The author notes that the depiction of monsters in the fantastic literature of this time period—early to mid-19th century—is typically a distortion or parody of the ideal human form as dictated by bourgeois standards.  Later this develops into the use of descriptive details suggestive of animalistic, racial, and proletarian qualities.  He gives the example of Poe’s The Murders in the Rue Morgue (1841).  Though not discussed by Monleon in this excerpt, it appears that by the early 20th century, ethnicity also became an important descriptor of monstrosity, probably reflecting fears of immigrants seeking a place in the new industrial economy.

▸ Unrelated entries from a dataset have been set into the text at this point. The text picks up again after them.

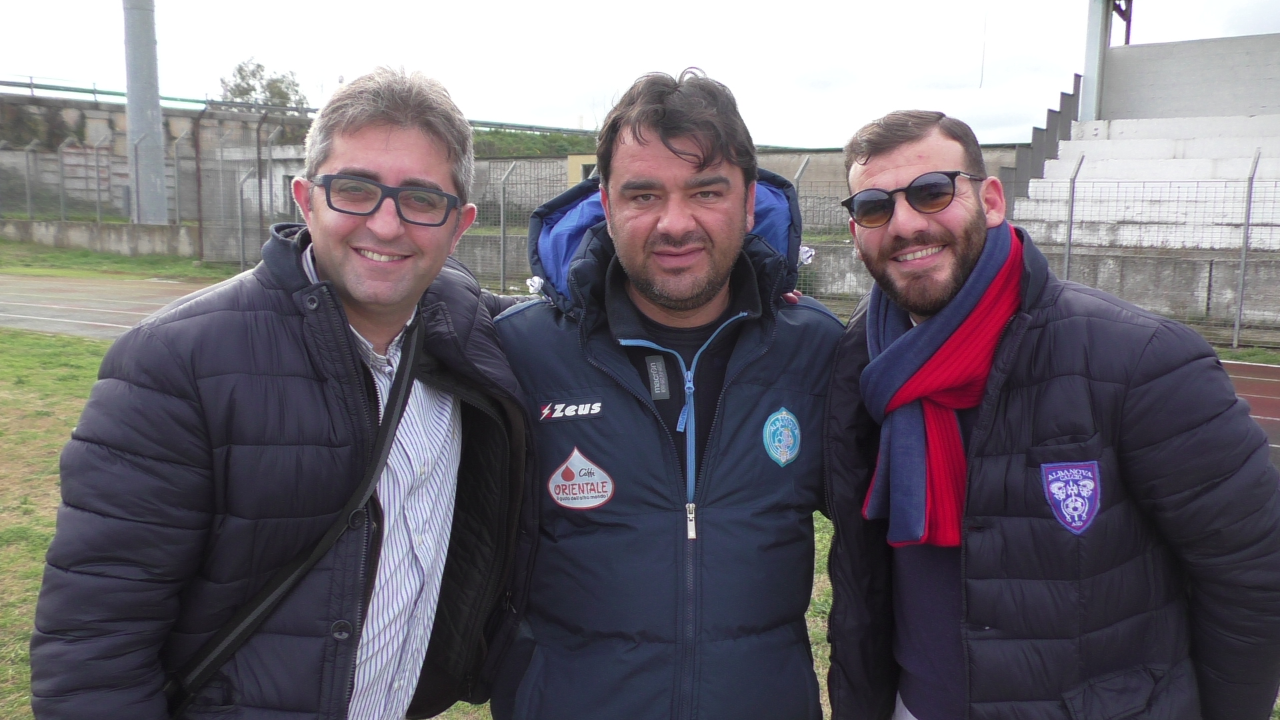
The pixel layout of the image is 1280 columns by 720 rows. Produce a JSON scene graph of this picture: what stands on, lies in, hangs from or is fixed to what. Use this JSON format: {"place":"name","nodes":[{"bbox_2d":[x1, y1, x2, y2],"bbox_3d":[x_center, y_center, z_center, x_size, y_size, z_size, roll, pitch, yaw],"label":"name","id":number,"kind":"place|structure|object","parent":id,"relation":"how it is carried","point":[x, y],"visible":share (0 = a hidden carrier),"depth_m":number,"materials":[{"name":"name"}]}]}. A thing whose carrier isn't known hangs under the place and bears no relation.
{"place":"outdoors","nodes":[
{"label":"outdoors","id":0,"kind":"place"},
{"bbox_2d":[0,218,203,258],"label":"low wall","id":1,"kind":"structure","parent":0,"point":[29,223],"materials":[{"name":"grey concrete"}]},
{"bbox_2d":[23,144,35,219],"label":"fence post","id":2,"kind":"object","parent":1,"relation":"attached to","point":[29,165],"visible":0.94,"depth_m":25.40,"materials":[{"name":"grey metal"}]},
{"bbox_2d":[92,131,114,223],"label":"fence post","id":3,"kind":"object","parent":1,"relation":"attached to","point":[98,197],"visible":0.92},
{"bbox_2d":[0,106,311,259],"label":"wire fence","id":4,"kind":"object","parent":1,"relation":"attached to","point":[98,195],"visible":0.88,"depth_m":24.25,"materials":[{"name":"grey metal"}]},
{"bbox_2d":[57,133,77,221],"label":"fence post","id":5,"kind":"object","parent":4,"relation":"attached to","point":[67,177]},
{"bbox_2d":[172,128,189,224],"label":"fence post","id":6,"kind":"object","parent":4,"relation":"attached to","point":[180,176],"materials":[{"name":"grey metal"}]},
{"bbox_2d":[0,274,216,340],"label":"running track","id":7,"kind":"structure","parent":0,"point":[61,307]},
{"bbox_2d":[0,92,319,223],"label":"concrete wall","id":8,"kind":"structure","parent":0,"point":[73,111],"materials":[{"name":"grey concrete"}]},
{"bbox_2d":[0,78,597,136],"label":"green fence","id":9,"kind":"object","parent":8,"relation":"attached to","point":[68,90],"visible":0.58,"depth_m":32.65,"materials":[{"name":"metal"}]},
{"bbox_2d":[0,326,835,719],"label":"lawn","id":10,"kind":"structure","parent":0,"point":[820,547],"materials":[{"name":"green plant"}]},
{"bbox_2d":[26,62,536,719],"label":"man","id":11,"kind":"object","parent":10,"relation":"on","point":[403,362],"visible":0.99,"depth_m":1.68},
{"bbox_2d":[173,306,431,715],"bbox_3d":[-0.573,0.286,1.804,0.313,0.693,0.525,3,8,20],"label":"shoulder bag strap","id":12,"kind":"object","parent":11,"relation":"hanging from","point":[216,659],"visible":0.81,"depth_m":1.76,"materials":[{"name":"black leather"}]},
{"bbox_2d":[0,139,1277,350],"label":"wire fence","id":13,"kind":"object","parent":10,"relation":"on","point":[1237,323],"visible":0.71,"depth_m":15.76,"materials":[{"name":"grey metal"}]},
{"bbox_2d":[468,127,602,158],"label":"grassy bank","id":14,"kind":"structure","parent":0,"point":[531,145],"materials":[{"name":"green plant"}]},
{"bbox_2d":[0,0,1279,148],"label":"sky","id":15,"kind":"structure","parent":0,"point":[491,8],"materials":[{"name":"white"}]},
{"bbox_2d":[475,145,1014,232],"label":"concrete wall","id":16,"kind":"structure","parent":0,"point":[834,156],"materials":[{"name":"grey concrete"}]},
{"bbox_2d":[814,238,1279,336],"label":"concrete wall","id":17,"kind":"structure","parent":0,"point":[1163,287],"depth_m":13.52,"materials":[{"name":"grey concrete"}]},
{"bbox_2d":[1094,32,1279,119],"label":"concrete wall","id":18,"kind":"structure","parent":0,"point":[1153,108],"depth_m":18.19,"materials":[{"name":"grey concrete"}]},
{"bbox_2d":[1217,359,1279,464],"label":"running track","id":19,"kind":"structure","parent":0,"point":[1267,387],"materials":[{"name":"red"}]},
{"label":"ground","id":20,"kind":"structure","parent":0},
{"bbox_2d":[0,238,234,280],"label":"grass strip","id":21,"kind":"object","parent":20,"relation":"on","point":[70,273],"visible":0.6,"depth_m":22.16,"materials":[{"name":"green plant"}]},
{"bbox_2d":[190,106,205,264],"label":"fence post","id":22,"kind":"object","parent":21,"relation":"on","point":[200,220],"visible":0.91,"depth_m":23.74,"materials":[{"name":"brown metal"}]},
{"bbox_2d":[122,0,167,223],"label":"metal pole","id":23,"kind":"object","parent":20,"relation":"on","point":[158,156],"visible":0.78,"depth_m":25.45,"materials":[{"name":"grey metal"}]},
{"bbox_2d":[236,166,247,270],"bbox_3d":[-7.688,-2.675,21.015,0.115,2.220,0.119,5,9,33],"label":"fence post","id":24,"kind":"object","parent":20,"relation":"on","point":[241,264],"visible":0.92,"depth_m":20.97,"materials":[{"name":"grey metal"}]},
{"bbox_2d":[216,57,308,112],"label":"tree","id":25,"kind":"object","parent":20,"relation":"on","point":[253,74],"visible":0.54,"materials":[{"name":"green plant"}]},
{"bbox_2d":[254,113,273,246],"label":"fence post","id":26,"kind":"object","parent":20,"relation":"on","point":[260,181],"visible":0.8,"depth_m":20.72,"materials":[{"name":"grey metal"}]},
{"bbox_2d":[498,160,511,288],"bbox_3d":[-2.208,-2.138,17.657,0.140,2.193,0.155,5,9,33],"label":"fence post","id":27,"kind":"object","parent":20,"relation":"on","point":[503,229],"visible":0.94,"depth_m":17.63,"materials":[{"name":"grey metal"}]},
{"bbox_2d":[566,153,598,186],"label":"small building","id":28,"kind":"structure","parent":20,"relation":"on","point":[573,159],"depth_m":26.86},
{"bbox_2d":[492,65,841,719],"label":"man","id":29,"kind":"object","parent":20,"relation":"on","point":[677,124],"visible":0.99,"depth_m":2.06},
{"bbox_2d":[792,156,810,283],"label":"fence post","id":30,"kind":"object","parent":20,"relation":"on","point":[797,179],"visible":0.31,"depth_m":12.00,"materials":[{"name":"grey metal"}]},
{"bbox_2d":[824,108,1279,719],"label":"man","id":31,"kind":"object","parent":20,"relation":"on","point":[977,213],"visible":0.99,"depth_m":1.85},
{"bbox_2d":[1062,156,1083,278],"bbox_3d":[5.212,-1.417,13.185,0.103,2.103,0.147,5,9,33],"label":"fence post","id":32,"kind":"object","parent":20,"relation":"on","point":[1070,234],"visible":0.68,"depth_m":13.14,"materials":[{"name":"grey metal"}]},
{"bbox_2d":[1006,32,1279,255],"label":"grandstand","id":33,"kind":"object","parent":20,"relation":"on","point":[1163,140],"visible":0.72,"depth_m":16.92,"materials":[{"name":"white concrete"}]},
{"bbox_2d":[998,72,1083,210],"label":"concrete staircase","id":34,"kind":"structure","parent":33,"relation":"attached to","point":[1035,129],"depth_m":19.10,"materials":[{"name":"grey concrete"}]},
{"bbox_2d":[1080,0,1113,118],"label":"pillar","id":35,"kind":"structure","parent":33,"relation":"on","point":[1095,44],"depth_m":18.54,"materials":[{"name":"grey metal"}]},
{"bbox_2d":[1231,152,1259,348],"bbox_3d":[6.724,-1.226,12.060,0.086,2.142,0.128,5,9,33],"label":"fence post","id":36,"kind":"object","parent":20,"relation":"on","point":[1249,211],"visible":0.97,"depth_m":12.07,"materials":[{"name":"grey metal"}]},
{"bbox_2d":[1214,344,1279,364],"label":"grass strip","id":37,"kind":"object","parent":20,"relation":"on","point":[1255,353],"visible":0.46,"depth_m":10.84,"materials":[{"name":"green plant"}]}
]}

Which brings us to H.P. Lovecraft and his colleagues, who documented the nightmares of early 20th century America during a time of great social and economic upheaval.  Along with Clark Ashton Smith, Robert E. Howard, and others, Lovecraft wrote during the Great Depression, a time when many were considering the feasibility of applying Marxist principles to resolving America’s social and economic woes.  Lovecraft was quite reactionary in this regard, and identified strongly with his lost bourgeois past, even as he exhausted his grandfather’s accumulated capital and approached poverty himself.  (To be fair, he adopted a version of socialism in his later years.)

The internalization of social anxieties about the rise of the proletariat (and its expansion by way of immigration) are reflected in several of Lovecraft’s stories, but especially in The Street (1920), The Terrible Old Man (1921), and The Horror at Red Hook (1927).  These have been discussed in earlier posts; see Architecture vs. Communist Hordes, 1. The Horrors of Growing Old, and The Horrors of Immigration.  The frequently autobiographical and introspective nature of Lovecraft’s fiction makes him an ‘n of one’ study of late Industrial Revolution social angst.  His example lends support to Monleon’s description above of the progression from external to internalized horrors as industrial society incorporates its social and economic upheavals.

Lovecraft of course neurotically resists the changes, clinging to his own idealized bourgeois past.  But his contempt for the poor and the different seems a form of self-hatred.  He had failed as a writer—the ultimate bourgeois entrepreneurship.  He was also unable to meet the expectations of his social class as a husband who could provide for or sustain a family in the new economy.  Had he lived much longer than he did, he would have exhausted his inheritance and joined the poor and working class—an ever present personal horror.  Yet, like Lovecraft, our contempt for the poor and ‘the other’ persists, as do our efforts to differentiate ourselves from them, and to live apart from them.  This is the source of some of our most spectacular nightmares.